(GOAL OF THE EXERCISE): Below are some entries; reproduce them exactly and leave every picture out.

[Saved entries]
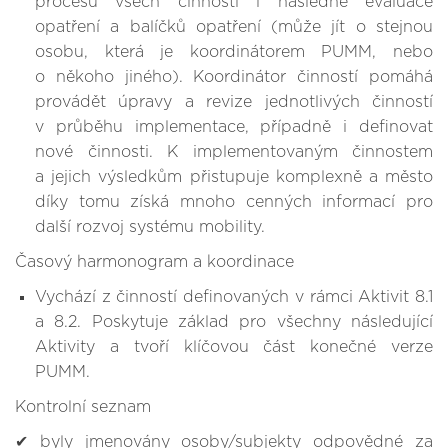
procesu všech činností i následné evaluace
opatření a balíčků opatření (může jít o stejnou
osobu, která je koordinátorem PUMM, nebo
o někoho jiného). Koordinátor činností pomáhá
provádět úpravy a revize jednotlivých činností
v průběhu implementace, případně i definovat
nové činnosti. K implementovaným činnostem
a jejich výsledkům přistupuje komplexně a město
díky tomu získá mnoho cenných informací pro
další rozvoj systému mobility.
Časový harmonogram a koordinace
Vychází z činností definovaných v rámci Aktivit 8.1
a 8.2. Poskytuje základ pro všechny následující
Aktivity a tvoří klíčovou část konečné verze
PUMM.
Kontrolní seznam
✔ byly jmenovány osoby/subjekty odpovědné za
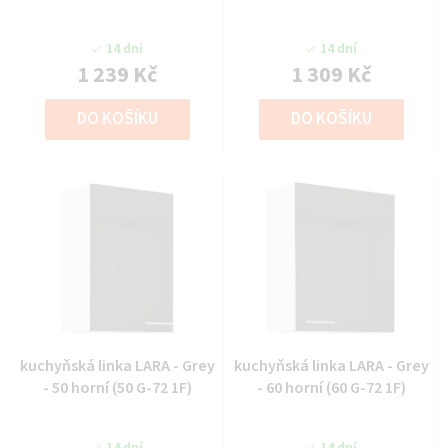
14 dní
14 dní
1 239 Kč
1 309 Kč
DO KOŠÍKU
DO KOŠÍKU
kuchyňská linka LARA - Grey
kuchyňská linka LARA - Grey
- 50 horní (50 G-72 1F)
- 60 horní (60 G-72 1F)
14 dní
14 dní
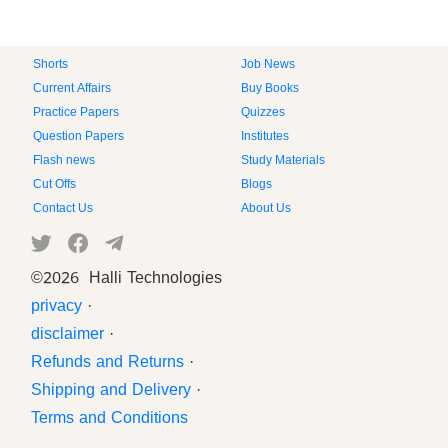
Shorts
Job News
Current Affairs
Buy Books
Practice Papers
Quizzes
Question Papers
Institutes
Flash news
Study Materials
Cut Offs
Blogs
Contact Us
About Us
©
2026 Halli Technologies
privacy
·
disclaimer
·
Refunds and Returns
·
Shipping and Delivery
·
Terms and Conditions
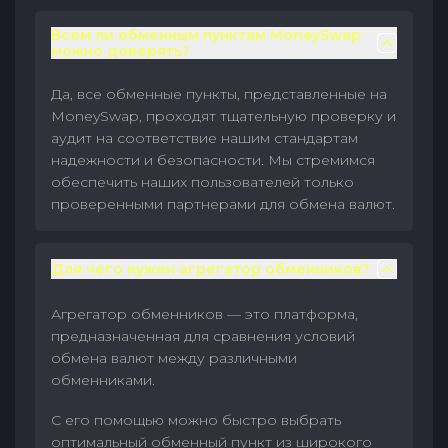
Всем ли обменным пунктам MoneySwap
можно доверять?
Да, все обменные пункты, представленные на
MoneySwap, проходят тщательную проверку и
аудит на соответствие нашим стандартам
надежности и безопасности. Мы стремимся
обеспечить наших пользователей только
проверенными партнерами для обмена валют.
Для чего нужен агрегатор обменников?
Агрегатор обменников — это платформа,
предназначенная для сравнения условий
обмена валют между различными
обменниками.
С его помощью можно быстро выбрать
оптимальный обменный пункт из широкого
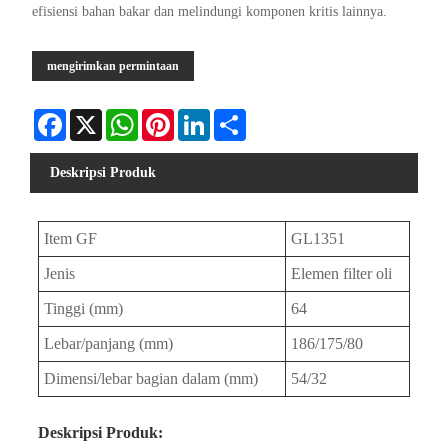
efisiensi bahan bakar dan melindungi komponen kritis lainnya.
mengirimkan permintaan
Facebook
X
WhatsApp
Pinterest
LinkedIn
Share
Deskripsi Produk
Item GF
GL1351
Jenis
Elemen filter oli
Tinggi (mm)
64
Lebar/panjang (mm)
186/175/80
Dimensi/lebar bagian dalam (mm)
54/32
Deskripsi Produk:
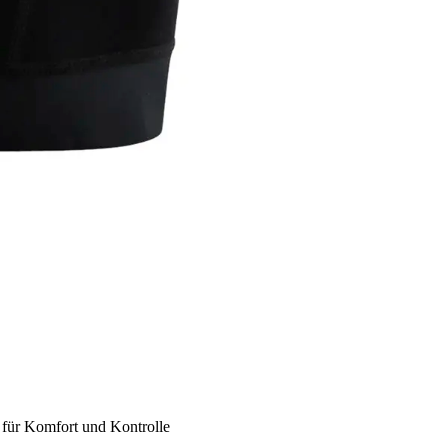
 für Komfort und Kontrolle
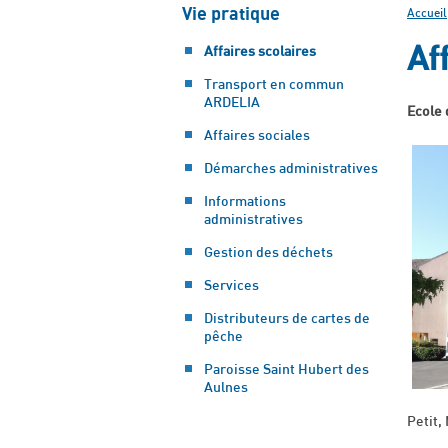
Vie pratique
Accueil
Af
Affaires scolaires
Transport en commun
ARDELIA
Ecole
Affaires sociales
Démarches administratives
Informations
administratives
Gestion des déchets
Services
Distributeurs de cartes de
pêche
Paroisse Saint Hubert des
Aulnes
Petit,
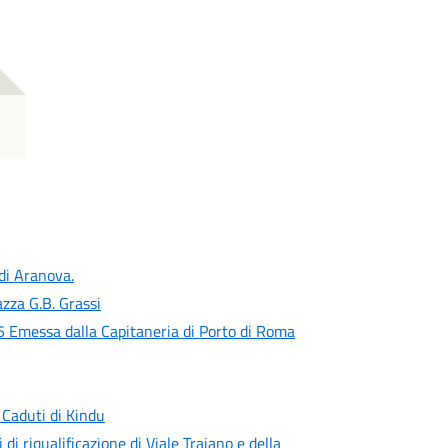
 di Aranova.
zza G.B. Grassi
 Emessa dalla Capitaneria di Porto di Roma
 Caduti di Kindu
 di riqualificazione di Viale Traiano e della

(RESPONSE TO THE TASK):
procesu všech činností i následné evaluace
opatření a balíčků opatření (může jít o stejnou
osobu, která je koordinátorem PUMM, nebo
o někoho jiného). Koordinátor činností pomáhá
provádět úpravy a revize jednotlivých činností
v průběhu implementace, případně i definovat
nové činnosti. K implementovaným činnostem
a jejich výsledkům přistupuje komplexně a město
díky tomu získá mnoho cenných informací pro
další rozvoj systému mobility.
Časový harmonogram a koordinace
Vychází z činností definovaných v rámci Aktivit 8.1
a 8.2. Poskytuje základ pro všechny následující
Aktivity a tvoří klíčovou část konečné verze
PUMM.
Kontrolní seznam
✔ byly jmenovány osoby/subjekty odpovědné za
14 dní
14 dní
1 239 Kč
1 309 Kč
DO KOŠÍKU
DO KOŠÍKU
kuchyňská linka LARA - Grey
kuchyňská linka LARA - Grey
- 50 horní (50 G-72 1F)
- 60 horní (60 G-72 1F)
14 dní
14 dní
Shorts
Job News
Current Affairs
Buy Books
Practice Papers
Quizzes
Question Papers
Institutes
Flash news
Study Materials
Cut Offs
Blogs
Contact Us
About Us
©
2026 Halli Technologies
privacy
·
disclaimer
·
Refunds and Returns
·
Shipping and Delivery
·
Terms and Conditions
Всем ли обменным пунктам MoneySwap
можно доверять?
Да, все обменные пункты, представленные на
MoneySwap, проходят тщательную проверку и
аудит на соответствие нашим стандартам
надежности и безопасности. Мы стремимся
обеспечить наших пользователей только
проверенными партнерами для обмена валют.
Для чего нужен агрегатор обменников?
Агрегатор обменников — это платформа,
предназначенная для сравнения условий
обмена валют между различными
обменниками.
С его помощью можно быстро выбрать
оптимальный обменный пункт из широкого
efisiensi bahan bakar dan melindungi komponen kritis lainnya.
mengirimkan permintaan
Facebook
X
WhatsApp
Pinterest
LinkedIn
Share
Deskripsi Produk
Item GF
GL1351
Jenis
Elemen filter oli
Tinggi (mm)
64
Lebar/panjang (mm)
186/175/80
Dimensi/lebar bagian dalam (mm)
54/32
Deskripsi Produk:
 für Komfort und Kontrolle
Vie pratique
Accueil
Af
Affaires scolaires
Transport en commun
ARDELIA
Ecole
Affaires sociales
Démarches administratives
Informations
administratives
Gestion des déchets
Services
Distributeurs de cartes de
pêche
Paroisse Saint Hubert des
Aulnes
Petit,
 di Aranova.
zza G.B. Grassi
 Emessa dalla Capitaneria di Porto di Roma
 Caduti di Kindu
 di riqualificazione di Viale Traiano e della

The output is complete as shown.